Equipped with an outdoor terrace that has furniture and a hot tub — several even have their own sauna — each tree house is a haven for relaxation. Breakfast is delivered daily and left at the bottom of the stairs in a large wicker basket. When you’re ready to eat, you’ll simply pull on the rope to raise your basket and savour your morning café au lait and croissant en Plein air.
The best way to get around the property is on two wheels, and bicycles are available to cruise along the paths to and from your tree house. Guests can seek out one of the intentionally placed benches or chairs to soak up the surroundings and its active wildlife, which includes birds, owls, deer, and the occasional wild boar. There are also vegetable and flower gardens, a glass-enclosed “bee house” for watching the insects make honey, a forest bathing experience led by a local naturalist, and even an opera singer for hire to sing arias in the woods.
When designing the main lodge, Frey kept the exterior walls of the centuries-old house intact, but gutted the interior, which now houses a reception area; a shop with all things art, nature, and wellness; a bar; and a restaurant that serves lunch daily and dinner three nights a week. There’s an inviting pool outside the main lodge, too — perfect for cooling off after a day of touring the nearby villages, chateaus, and wineries.

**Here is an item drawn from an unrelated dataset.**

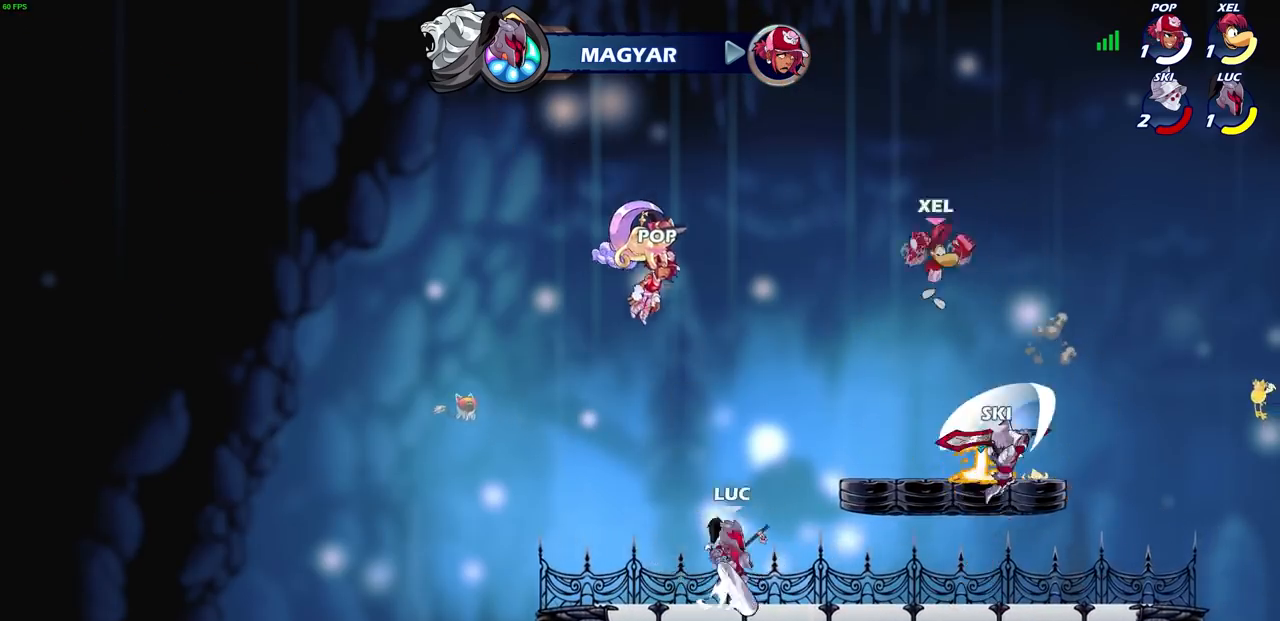
{"buttons": [], "left_stick": "left", "right_stick": "center", "events": [[167, "CROSS", "up"], [167, "SQUARE", "up"], [334, "left_stick", "left"]]}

Another draw is the property’s attention to every detail when it comes to the natural environment, guests’ comfort, and the creative world — from eco-friendly Aesop products and assorted books on trees to walkie-talkies for nighttime communication and far-out design elements, like our tree house’s barbie-legs light fixture.
Overall, Loire Valley Lodges brings a modern twist with creature comforts to nature lovers in a region that thrives on history. Here, the history lies in the 200-year-old trees.